# Data extracts
───
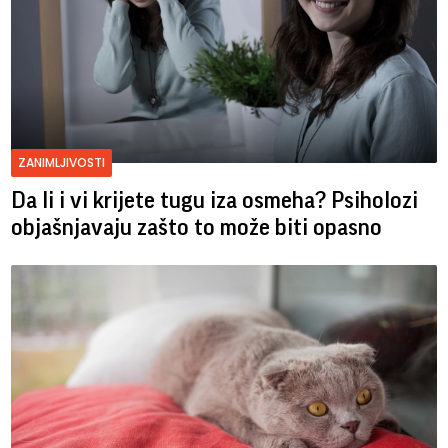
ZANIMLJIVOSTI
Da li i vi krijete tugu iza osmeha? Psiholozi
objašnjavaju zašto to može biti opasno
───
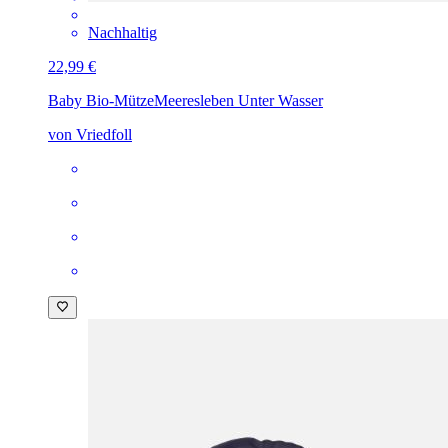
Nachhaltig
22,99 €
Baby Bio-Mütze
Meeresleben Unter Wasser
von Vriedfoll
───
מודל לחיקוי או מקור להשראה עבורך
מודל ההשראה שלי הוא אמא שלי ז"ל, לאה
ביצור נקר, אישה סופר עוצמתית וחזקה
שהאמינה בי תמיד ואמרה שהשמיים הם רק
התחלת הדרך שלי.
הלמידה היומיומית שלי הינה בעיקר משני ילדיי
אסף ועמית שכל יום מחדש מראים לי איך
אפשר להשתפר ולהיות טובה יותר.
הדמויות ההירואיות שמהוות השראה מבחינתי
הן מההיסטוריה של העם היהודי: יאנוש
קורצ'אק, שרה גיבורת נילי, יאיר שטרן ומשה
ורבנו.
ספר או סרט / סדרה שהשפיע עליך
───
# What to produce
Please state how many lines in the entries above include the string "מודל", and write only that number.

# Written solution
2